## Elenco dei compiti:
a - Ricopia senza modifiche il tratto del brano sul lockdown in India che va da "Misure eccezionali, considerando" fino a "viveri e disinfettanti.".
b - Secondo il brano sul lockdown in India, quante ore avrebbe dovuto durare il coprifuoco?

Misure eccezionali, considerando l’alta stagione turistica, la densità delle popolose città indiane e l’instabilità economica di ampie fasce della popolazione. Malgrado l’ampia portata e la severità dei provvedimenti, Modi ha invitato la popolazione alla calma sollecitando il rispetto delle indicazioni annunciate.

Mentre la vita quotidiana sembrava proseguire come al solito, si sono registrati i primi segnali di allarme. Gli hotel e le guesthouse hanno iniziato progressivamente a svuotarsi. Gli aeroporti si sono riempiti di turisti che anticipavano la partenza per evitare il blocco aereo. Le biglietterie sono state assediate da chi voleva modificare la data del proprio viaggio. I supermercati erano stracolmi di clienti giunti per fare provviste di viveri e disinfettanti.

Il coprifuoco avrebbe dovuto avere una durata di sole 14 ore. Ma in molti, sin da subito, ne hanno dubitato. Infatti, il giorno stesso della “sperimentazione”, è emerso che si trattava di un espediente volto a non allarmare la popolazione. È così cominciato il lockdown.

Oggi,  allo stesso modo che in Italia, in India si può uscire esclusivamente per l’acquisto di viveri. Nessun assembramento viene tollerato. Chi si allontana dal proprio domicilio è sanzionato con opprimenti esercizi forzati e percosso con i “lathi”, i tradizionali manganelli in dotazione alle forze di polizia indiana derivati dalle forze di dominazione britannica.

Nell’immediato, l’effetto più devastante è stato la grande fuga di milioni di lavoratori dalle città. Il loro spostamento verso i villaggi non è però dovuto direttamente all’imposizione del totale lockdown, ma è riconducibile a un deliberato abbandono delle fasce più deboli della popolazione proprio della classe politica indiana.

Difatti, la grande fuga è stata generata dal licenziamento in massa degli operai non protetti dai soprusi dei proprietari e dall’impossibilità per gli operatori dell’economia informale –  come i venditori di “street food” o gli autisti dei “risciò” – di svolgere il proprio lavoro all’aperto.

A svuotarsi sono stati sopratutto gli slum, cioè i luoghi in cui risiedono da diversi anni le persone giunte dai villaggi alla ricerca di fortuna. È stato così ottenenuto l’effetto che alcune politiche di qualificazione non sono riusciute a realizzare negli anni passati.

## Record del dataset:
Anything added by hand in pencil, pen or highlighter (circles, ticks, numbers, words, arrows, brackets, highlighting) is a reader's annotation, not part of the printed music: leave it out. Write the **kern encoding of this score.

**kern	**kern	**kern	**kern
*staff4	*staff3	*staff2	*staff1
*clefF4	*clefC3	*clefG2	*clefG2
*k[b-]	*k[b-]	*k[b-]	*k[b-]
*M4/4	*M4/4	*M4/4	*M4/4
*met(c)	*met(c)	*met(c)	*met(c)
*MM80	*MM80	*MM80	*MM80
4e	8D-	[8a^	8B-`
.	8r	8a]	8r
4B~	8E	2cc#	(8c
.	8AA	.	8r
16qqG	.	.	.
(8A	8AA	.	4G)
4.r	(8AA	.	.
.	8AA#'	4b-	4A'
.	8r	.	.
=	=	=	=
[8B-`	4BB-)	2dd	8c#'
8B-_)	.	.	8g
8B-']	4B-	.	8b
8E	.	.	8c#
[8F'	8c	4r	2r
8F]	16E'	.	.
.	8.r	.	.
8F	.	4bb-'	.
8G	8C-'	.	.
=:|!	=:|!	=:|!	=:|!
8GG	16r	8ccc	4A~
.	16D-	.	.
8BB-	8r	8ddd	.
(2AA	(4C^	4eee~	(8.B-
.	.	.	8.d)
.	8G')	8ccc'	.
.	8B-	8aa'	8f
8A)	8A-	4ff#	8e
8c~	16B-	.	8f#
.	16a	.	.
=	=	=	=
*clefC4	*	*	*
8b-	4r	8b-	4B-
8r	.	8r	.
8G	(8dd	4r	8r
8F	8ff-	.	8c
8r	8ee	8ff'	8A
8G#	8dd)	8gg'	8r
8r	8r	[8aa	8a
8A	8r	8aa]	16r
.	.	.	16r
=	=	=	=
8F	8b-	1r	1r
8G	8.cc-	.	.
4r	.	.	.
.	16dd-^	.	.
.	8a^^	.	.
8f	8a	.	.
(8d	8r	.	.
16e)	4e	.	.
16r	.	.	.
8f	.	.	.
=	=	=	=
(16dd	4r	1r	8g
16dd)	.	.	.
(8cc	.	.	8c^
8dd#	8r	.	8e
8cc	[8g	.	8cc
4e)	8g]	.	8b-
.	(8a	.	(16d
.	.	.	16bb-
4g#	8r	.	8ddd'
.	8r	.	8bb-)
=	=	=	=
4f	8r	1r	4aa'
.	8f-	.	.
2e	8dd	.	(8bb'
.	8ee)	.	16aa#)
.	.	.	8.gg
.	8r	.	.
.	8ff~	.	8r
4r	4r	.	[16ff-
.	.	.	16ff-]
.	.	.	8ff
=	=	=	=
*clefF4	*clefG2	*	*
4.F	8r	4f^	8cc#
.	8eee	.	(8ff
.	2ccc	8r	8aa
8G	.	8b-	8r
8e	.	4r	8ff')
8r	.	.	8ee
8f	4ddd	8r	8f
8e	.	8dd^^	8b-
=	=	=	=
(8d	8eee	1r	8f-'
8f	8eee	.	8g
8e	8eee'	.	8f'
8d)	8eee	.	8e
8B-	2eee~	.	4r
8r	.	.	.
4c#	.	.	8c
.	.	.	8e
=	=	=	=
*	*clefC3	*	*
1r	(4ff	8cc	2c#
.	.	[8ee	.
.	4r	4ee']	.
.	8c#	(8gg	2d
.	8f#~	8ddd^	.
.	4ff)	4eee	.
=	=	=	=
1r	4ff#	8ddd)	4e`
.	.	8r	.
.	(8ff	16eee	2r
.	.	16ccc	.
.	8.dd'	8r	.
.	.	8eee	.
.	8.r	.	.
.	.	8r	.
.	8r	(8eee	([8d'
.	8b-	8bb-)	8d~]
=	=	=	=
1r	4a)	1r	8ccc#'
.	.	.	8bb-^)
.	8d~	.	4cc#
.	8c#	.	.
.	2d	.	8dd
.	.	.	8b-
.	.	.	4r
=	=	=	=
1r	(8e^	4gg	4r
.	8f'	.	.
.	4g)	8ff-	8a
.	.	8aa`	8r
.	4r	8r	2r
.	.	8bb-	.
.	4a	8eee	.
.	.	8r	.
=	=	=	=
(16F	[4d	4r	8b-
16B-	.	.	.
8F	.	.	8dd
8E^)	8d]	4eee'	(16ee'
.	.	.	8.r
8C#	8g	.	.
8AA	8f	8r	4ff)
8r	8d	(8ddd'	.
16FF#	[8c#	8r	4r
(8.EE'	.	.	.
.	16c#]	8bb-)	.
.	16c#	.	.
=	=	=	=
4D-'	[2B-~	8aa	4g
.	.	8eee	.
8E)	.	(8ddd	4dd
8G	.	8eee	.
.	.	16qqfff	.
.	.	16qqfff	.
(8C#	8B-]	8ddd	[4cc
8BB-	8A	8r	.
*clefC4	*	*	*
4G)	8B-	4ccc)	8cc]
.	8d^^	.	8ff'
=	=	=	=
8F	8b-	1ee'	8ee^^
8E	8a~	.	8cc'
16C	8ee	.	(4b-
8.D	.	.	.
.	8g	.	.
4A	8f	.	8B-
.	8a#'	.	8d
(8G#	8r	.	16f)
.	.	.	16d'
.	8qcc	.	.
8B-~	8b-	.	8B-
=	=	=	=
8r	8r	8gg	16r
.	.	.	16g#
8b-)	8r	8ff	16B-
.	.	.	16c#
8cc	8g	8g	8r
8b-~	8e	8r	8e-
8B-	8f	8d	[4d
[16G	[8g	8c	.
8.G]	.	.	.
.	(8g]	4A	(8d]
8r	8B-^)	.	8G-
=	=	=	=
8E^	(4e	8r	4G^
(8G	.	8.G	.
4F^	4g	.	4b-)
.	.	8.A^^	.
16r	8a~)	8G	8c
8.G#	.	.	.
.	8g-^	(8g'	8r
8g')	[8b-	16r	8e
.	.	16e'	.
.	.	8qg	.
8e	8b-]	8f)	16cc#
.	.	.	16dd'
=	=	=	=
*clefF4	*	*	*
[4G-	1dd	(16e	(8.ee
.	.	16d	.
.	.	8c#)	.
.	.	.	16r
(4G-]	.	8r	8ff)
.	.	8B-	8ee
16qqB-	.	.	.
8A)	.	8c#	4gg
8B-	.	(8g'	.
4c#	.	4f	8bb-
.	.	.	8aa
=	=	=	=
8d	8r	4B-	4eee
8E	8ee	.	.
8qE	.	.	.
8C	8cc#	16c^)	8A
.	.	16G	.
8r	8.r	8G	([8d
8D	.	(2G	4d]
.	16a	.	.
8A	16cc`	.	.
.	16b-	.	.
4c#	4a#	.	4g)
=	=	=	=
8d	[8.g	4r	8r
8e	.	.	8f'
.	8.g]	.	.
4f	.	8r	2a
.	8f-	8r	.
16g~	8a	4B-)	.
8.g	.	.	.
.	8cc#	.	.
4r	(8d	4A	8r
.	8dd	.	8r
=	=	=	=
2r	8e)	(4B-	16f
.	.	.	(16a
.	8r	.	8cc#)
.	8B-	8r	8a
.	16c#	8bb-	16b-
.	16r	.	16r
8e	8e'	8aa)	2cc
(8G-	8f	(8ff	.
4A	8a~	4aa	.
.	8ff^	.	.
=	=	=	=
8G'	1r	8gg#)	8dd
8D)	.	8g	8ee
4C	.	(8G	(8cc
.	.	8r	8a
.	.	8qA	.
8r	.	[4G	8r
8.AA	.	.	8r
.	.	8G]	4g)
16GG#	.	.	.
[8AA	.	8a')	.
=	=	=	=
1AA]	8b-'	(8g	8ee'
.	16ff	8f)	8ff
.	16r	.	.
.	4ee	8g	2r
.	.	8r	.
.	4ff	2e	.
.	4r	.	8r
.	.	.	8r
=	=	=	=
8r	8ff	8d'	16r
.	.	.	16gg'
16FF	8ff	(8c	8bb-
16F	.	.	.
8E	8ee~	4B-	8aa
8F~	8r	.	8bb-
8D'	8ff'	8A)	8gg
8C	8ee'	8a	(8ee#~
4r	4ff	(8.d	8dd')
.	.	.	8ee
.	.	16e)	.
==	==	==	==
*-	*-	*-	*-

## Esiti dei compiti:
a -
Misure eccezionali, considerando l’alta stagione turistica, la densità delle popolose città indiane e l’instabilità economica di ampie fasce della popolazione. Malgrado l’ampia portata e la severità dei provvedimenti, Modi ha invitato la popolazione alla calma sollecitando il rispetto delle indicazioni annunciate.

Mentre la vita quotidiana sembrava proseguire come al solito, si sono registrati i primi segnali di allarme. Gli hotel e le guesthouse hanno iniziato progressivamente a svuotarsi. Gli aeroporti si sono riempiti di turisti che anticipavano la partenza per evitare il blocco aereo. Le biglietterie sono state assediate da chi voleva modificare la data del proprio viaggio. I supermercati erano stracolmi di clienti giunti per fare provviste di viveri e disinfettanti.

b - Solo 14 ore.